[[ Document passage, beginning ]]

Have you ever been into an electronics store and the salesperson has tried to talk you into spending more money by taking out insurance on the item you just bought? It’s kinda cold in our apartment as it’s designed for summer, no central heating, no double glazing (or triple glazing as they have in Stockholm) so I went and bought another heater. I chose an electric one with bars, gives off a lot of heat, I have one in the studio, good for heating up a room fast. I told the man in the shop that I would like one, he took one from the shelf and me to the till. I was paying and he said, if you paid another 3 euros you could have a 2-year guarantee and have it replaced immediately if it breaks down. Otherwise, you can return it but getting a new one for free will be a process, so I said ok, this time I’ll pay more and do it. So last night it broke down. But that’s not the funny part of the story.

[[ Document passage, end ]]
[[ Dataset content, beginning ]]

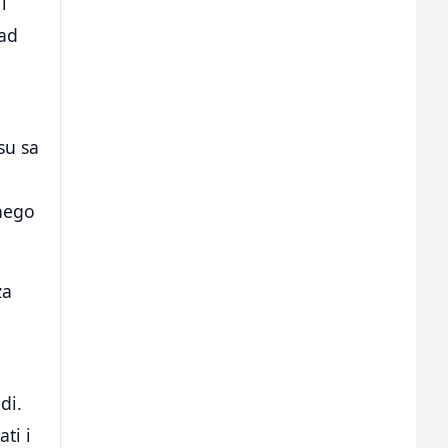
i
rad
su sa
 nego
za
di.
ti i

[[ Dataset content, end ]]

## Check your understanding
A - In the story about buying a heater, list each quality the narrator gives for the heater chosen at the store.
B - Pick up the story about buying a heater right after its last sentence, and keep going.

## Answers to the exercise
A -
- It is electric.
- It has bars.
- It gives off a lot of heat.
- It is good for heating up a room fast.

B -
We walked down the street under a bright blue sky past the hookers that grace the doorway just down the block from our place. Oh, wait, you probably want to know about the hookers. We’re getting to know a couple of them, they see us passing by all the time, we see them standing there, we nod, we smile and so do they. They always marvel at how tall Olivia is and her magnificent maroon fringes on her original Haight Ashbury hippie jacket from the sixties – I know this, I bought it there, it used to be mine. Prostitution is legal here but no organised brothels and making money from prostitution as a third party is illegal. I digress, we walked on down the street, it gets busier as you get closer to the centre. At the azulejo-tiled Chapel of Souls, we turned to find the shop where we bought the heater. I was so happy to have that guarantee in my pocket. Inside we waited for the attention of a salesperson and as we did, next to us was an older couple buying the same heater. I got their attention and the attention of their salesperson, “Did they get the insurance?”, I asked. “No, they didn’t want it,” he said. So I told them in Spanish that ours lasted two weeks and they should get the insurance. They looked at each other, talked to the salesperson, talked to each other, and changed their minds. The old lady gave me the thumbs up.
Coming into the shopping centre an old lady fell down by the door. Some people helped her but I’ve seen that a few times, old people falling from standing, unsteady on their feet, I saw an old man fall down in the street before Christmas. At 62, I know how they feel, as active as I am my knees sometimes buckle. One day and anyone can fall over, but one day it might be through physical weakness rather than a simple slip. I see my own future in old people, in eight years I will be 70. If I’d been born 150 years ago I may not have reached 62. For the young, old age is too far away to contemplate but one day you wake up and it’s you, not somebody else.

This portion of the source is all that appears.